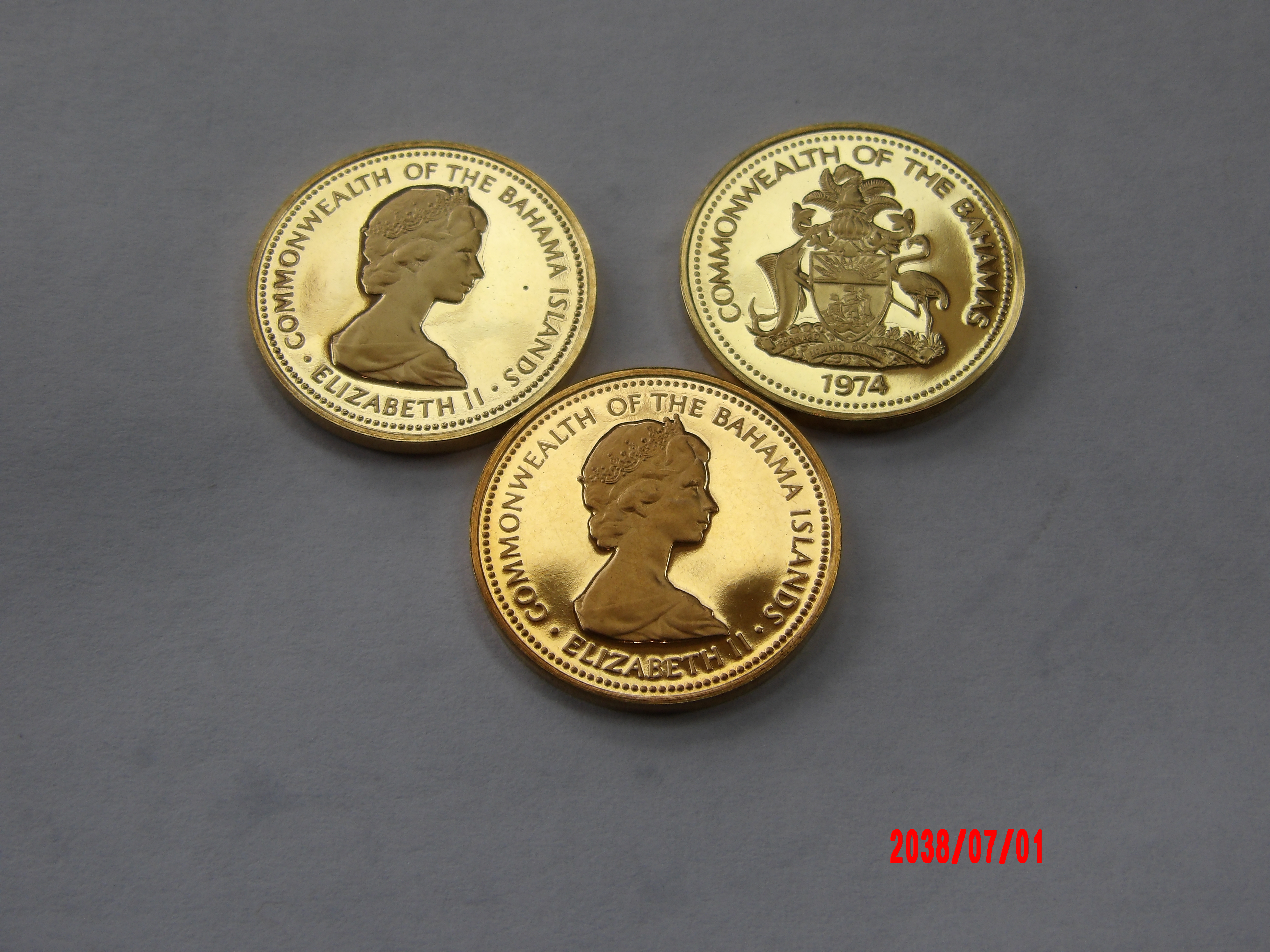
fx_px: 1871
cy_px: 476
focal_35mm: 51
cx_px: 635
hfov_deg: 37.5
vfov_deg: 28.6
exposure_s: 1/161
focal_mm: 9.2
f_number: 5.3
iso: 100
____
### About this task:
What is needed is a word-for-word restatement of the entries, minus any pictures.

### Response:
fx_px: 1871
cy_px: 476
focal_35mm: 51
cx_px: 635
hfov_deg: 37.5
vfov_deg: 28.6
exposure_s: 1/161
focal_mm: 9.2
f_number: 5.3
iso: 100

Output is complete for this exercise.